WHAT YOU WILL DO
**1.** According to the Bertrand Russell timeline, who raised Russell after he was orphaned?
**2.** Write the next few entries of the Bertrand Russell timeline, starting after the 1903-04 entry on Free Trade.

++++ ARTICLE ++++

Yet, till the end, he remained an apostle of political and personal freedom against oppression whether by the state, education or public opinion.
AN ORPHANED CHILD
1872 He was born in Britain. His mother’s name was Katharine Russell, Lady Amberley. She gave birth to three children between 1865 and 1872, of whom Bertrand was the last. His father’s name was John Russell, Lord Amberley. He lived in the shadow of his father, the famous statesman Earl Russell. Russell’s elder brother’s name was John Francis Stanley Russell.
JUNE 1874 His mother and his sister Rachel contracted diphtheria and within days, were dead.
1976 Orphaned before he was four years old. He was brought up by his grandmother. She tried to train him to become Prime Minister in the tradition of his grandfather.
FIRST LOVE
1889 He met the American Quaker, Alys Pearsall Smith. At the age of 17 years, Russell fell in love with the puritanical, high minded Alys.
1890 He went to Training College, Cambridge. There his talents in philosophy and mathematics developed.
1893 He graduated in Mathematics from Trinity College, Cambridge.
1894 He married to Alys, though, he was once attracted to her younger sister Mary. Mary later married to the distinguished art historian Bernard Berenson.
POLITICAL CAMPAIGNS
1903 He worked on ‘Principia Mathematica’. Later on, it expanded in a 3–volume work written jointly with Alan Whitehead.
1903-04 He engaged himself in political campaigns, notably those in favor of Free Trade.

++++ RECORD SET ++++

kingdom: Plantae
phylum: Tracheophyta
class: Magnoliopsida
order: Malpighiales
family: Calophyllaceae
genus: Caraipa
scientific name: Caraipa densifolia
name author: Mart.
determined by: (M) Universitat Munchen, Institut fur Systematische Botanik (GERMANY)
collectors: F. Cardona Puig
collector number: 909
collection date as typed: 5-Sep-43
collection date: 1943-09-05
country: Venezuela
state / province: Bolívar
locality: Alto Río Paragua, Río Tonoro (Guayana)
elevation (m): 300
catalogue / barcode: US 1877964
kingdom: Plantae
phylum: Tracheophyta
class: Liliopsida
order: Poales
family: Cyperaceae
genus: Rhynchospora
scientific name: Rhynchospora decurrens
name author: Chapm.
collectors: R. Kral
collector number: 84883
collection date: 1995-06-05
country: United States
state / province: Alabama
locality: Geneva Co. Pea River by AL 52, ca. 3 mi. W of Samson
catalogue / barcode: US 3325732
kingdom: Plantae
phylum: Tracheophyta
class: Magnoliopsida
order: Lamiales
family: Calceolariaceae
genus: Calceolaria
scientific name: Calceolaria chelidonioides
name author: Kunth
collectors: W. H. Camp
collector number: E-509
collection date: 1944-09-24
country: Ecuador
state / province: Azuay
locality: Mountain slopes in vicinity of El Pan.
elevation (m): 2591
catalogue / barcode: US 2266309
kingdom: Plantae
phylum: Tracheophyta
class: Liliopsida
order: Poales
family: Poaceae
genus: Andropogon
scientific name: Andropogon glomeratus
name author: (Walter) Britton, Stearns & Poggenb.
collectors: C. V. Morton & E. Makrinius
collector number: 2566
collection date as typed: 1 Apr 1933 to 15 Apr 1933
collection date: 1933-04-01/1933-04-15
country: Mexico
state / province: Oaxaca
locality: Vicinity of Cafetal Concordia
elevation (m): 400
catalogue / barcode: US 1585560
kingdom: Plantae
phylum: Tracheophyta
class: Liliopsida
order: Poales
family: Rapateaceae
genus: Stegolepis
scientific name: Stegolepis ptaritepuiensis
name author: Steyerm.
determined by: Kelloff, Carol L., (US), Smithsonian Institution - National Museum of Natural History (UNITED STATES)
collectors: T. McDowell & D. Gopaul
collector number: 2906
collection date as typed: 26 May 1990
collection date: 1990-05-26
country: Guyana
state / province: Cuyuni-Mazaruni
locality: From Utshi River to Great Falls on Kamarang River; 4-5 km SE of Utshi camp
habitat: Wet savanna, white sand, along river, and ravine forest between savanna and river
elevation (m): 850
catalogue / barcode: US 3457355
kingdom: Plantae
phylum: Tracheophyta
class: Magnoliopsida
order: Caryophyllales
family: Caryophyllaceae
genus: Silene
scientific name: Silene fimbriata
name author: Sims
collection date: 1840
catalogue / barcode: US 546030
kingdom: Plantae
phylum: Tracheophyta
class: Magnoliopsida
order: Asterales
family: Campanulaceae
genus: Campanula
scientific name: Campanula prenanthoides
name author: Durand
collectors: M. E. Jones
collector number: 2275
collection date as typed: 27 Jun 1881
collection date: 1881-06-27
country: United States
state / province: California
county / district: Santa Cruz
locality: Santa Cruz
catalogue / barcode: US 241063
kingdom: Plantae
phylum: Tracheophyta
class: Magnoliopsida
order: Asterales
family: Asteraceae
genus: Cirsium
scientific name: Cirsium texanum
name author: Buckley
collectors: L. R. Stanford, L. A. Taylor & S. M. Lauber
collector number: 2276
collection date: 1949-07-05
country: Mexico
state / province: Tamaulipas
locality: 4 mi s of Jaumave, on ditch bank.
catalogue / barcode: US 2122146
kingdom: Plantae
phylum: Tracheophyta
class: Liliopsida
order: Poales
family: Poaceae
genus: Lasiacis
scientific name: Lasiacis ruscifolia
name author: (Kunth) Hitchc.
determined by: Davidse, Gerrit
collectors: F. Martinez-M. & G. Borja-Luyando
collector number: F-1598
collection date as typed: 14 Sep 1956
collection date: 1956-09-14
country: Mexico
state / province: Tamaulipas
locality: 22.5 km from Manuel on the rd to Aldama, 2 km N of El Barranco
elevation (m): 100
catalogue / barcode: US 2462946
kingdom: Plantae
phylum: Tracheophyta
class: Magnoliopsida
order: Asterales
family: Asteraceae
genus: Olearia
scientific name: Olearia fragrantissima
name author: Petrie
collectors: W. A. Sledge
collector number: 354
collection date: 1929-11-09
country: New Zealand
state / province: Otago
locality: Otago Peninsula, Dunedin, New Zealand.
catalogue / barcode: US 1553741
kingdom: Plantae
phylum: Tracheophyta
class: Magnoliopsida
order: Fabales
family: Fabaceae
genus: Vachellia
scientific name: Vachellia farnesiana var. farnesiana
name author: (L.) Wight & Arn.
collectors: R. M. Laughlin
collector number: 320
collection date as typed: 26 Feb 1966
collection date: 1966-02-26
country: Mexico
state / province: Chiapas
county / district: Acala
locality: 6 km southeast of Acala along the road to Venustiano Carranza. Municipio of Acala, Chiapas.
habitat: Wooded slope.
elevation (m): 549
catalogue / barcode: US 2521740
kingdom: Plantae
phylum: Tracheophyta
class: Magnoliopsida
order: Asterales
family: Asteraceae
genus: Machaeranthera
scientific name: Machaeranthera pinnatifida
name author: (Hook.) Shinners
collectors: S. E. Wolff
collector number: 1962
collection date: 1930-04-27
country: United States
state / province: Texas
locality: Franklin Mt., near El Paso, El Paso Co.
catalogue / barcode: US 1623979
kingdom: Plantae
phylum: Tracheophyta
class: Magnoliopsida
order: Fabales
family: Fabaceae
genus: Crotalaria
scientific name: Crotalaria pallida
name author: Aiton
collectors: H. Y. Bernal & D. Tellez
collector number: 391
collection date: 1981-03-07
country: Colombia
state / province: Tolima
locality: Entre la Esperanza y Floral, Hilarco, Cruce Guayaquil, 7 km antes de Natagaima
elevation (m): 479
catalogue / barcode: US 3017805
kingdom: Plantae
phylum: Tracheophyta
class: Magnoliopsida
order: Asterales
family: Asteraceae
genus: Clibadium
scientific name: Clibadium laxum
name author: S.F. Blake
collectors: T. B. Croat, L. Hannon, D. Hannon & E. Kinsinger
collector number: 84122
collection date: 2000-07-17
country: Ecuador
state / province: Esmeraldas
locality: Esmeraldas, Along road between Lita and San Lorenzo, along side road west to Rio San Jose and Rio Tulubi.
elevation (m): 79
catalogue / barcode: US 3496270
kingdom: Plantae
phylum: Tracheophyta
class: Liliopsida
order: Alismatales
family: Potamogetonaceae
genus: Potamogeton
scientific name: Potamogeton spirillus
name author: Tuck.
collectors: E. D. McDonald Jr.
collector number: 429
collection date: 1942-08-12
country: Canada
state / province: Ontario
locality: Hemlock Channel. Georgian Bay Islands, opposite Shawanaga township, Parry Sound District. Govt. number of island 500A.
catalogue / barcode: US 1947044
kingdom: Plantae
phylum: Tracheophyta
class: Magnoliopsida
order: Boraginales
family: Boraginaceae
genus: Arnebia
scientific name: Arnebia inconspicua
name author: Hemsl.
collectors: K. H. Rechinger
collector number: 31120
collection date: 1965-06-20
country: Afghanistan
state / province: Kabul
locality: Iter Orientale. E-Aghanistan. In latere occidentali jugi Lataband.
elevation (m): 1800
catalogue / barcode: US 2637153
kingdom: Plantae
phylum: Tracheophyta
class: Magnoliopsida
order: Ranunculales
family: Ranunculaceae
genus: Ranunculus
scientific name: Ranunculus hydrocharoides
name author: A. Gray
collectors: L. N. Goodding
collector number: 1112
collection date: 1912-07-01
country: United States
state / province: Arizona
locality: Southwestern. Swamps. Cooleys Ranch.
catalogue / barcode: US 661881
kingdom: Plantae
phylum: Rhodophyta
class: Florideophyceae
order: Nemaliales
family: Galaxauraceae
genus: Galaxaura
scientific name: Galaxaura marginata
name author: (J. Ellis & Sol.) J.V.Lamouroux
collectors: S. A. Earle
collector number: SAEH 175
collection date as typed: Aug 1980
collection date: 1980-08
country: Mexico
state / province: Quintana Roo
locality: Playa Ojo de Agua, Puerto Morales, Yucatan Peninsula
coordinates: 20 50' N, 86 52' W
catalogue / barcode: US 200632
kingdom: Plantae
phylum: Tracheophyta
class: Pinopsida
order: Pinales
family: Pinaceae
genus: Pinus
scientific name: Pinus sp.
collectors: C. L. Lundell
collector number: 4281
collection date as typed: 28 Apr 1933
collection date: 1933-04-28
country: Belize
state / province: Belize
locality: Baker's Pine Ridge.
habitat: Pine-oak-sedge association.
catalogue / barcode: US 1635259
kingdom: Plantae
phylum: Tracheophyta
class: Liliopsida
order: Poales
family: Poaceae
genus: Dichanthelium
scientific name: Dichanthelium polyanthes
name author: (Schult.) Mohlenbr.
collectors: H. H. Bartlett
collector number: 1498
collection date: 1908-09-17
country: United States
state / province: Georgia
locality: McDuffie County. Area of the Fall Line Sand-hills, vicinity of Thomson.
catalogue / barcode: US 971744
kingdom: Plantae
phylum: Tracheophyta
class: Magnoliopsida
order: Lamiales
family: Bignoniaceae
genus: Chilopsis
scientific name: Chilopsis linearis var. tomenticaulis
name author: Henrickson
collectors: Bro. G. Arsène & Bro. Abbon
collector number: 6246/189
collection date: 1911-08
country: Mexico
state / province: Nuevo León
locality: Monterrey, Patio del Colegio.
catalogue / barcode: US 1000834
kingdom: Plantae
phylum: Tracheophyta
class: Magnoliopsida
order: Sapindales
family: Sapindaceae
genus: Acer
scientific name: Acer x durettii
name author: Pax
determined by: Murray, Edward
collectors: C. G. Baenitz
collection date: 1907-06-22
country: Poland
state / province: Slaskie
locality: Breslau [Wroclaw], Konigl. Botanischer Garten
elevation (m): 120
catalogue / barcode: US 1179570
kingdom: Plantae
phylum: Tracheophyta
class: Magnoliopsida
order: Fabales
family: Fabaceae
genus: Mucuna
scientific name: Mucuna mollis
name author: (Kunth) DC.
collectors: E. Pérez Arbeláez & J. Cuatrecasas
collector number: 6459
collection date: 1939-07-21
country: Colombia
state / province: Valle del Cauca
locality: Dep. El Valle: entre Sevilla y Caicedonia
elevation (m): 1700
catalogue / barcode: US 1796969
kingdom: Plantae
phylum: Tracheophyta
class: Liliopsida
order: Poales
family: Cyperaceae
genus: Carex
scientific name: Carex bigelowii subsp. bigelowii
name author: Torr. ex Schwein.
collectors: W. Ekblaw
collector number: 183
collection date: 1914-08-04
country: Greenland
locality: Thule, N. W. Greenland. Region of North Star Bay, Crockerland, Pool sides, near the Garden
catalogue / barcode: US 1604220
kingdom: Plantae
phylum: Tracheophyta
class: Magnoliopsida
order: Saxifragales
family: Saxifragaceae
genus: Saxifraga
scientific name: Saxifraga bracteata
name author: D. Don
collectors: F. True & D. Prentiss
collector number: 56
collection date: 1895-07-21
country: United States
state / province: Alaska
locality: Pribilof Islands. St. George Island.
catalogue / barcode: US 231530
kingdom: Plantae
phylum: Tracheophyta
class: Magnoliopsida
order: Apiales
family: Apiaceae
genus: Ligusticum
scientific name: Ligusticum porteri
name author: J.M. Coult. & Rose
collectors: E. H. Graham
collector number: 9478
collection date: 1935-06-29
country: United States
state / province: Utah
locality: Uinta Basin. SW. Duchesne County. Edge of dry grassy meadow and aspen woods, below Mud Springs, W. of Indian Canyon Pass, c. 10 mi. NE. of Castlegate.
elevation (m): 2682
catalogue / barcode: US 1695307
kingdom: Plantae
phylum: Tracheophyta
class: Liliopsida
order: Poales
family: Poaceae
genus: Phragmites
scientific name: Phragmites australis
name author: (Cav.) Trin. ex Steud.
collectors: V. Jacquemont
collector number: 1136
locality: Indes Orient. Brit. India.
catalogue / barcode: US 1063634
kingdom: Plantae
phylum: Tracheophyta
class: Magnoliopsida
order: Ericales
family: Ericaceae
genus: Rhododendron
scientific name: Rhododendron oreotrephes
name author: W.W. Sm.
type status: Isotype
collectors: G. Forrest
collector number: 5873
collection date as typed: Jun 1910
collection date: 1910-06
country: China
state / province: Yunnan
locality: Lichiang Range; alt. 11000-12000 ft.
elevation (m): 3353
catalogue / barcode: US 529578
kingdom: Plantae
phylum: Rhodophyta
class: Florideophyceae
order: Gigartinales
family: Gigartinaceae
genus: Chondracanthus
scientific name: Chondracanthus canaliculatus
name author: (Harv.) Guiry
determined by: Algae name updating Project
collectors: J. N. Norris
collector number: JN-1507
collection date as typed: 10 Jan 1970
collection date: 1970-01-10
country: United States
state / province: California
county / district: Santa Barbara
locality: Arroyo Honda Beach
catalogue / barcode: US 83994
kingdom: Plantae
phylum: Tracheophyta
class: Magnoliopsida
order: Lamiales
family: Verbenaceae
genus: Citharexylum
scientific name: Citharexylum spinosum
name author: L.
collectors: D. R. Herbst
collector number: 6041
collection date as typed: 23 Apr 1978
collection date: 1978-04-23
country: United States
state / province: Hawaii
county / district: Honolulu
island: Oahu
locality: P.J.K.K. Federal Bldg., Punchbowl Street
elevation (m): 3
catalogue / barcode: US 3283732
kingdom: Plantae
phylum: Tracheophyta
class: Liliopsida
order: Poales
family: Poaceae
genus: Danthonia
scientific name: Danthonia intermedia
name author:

++++

ANSWERS FOR THE TASKS
**1.** His grandmother.

**2.**
1906-10
He took part in another political campaign in favor of women’s suffrage. He fought for women’s right to vote in political elections.
He ran as the candidate for the national union of women’s suffrage societies in the Wimbledon by-election.
He ran as the candidate for the national union of women’s suffrage societies in the Wimbledon by-election. He became a Fellow of the Royal Society.
1910-13 He worked on the foundations of mathematics and during this period, he published ‘Principia Mathematica’.
The marriage between Russell and Alys ended by separation. Lady Ottoline Momell became his mistress and remained his close friend and confidant until her death in 1938.
He wrote a novel called ‘The Perplexities of John Forstice.’
He published ‘Problems of Philosophy’. In this, he argued for the position which he called Realism. He devoted most of his time to philosophy and mathematics.
A PEACE LOVER IMPRISONED
1914 With the outbreak of the Great World War, he devoted his energies to agitating for a negotiable peace.
For his efforts, he was dismissed from Training college, he was forbidden to go to America, and subjected to restrictions on his freedom of movement in Britain.
1915 He was given the ‘Butler Gold Medal’ for his contributions to philosophy.
During the summer, he wrote, ‘Principles of Social Reconstruction’. In this book, he suggested a philosophy of politics based upon the belief that impulse has more effect than conscious purpose in moulding men’s lives.
1918 He was imprisoned for five months, for anti-conscription campaign. He was shocked by xenophobic nationalism displayed throughout the war. He wrote some of his most important books on political behaviour and philosophy.
A TRAVELER
1920 He visited Russia. He tried to support the Bolsheviks only to come away repelled by the brutality, lack of liberty and similarities to fanatical religions that he found there.
1920-21 He visited China. He analyzed the strengths and weaknesses that ancient civilization was attempting to industrialize, and warned of the dangers of imperial powers interfering in China’s affairs.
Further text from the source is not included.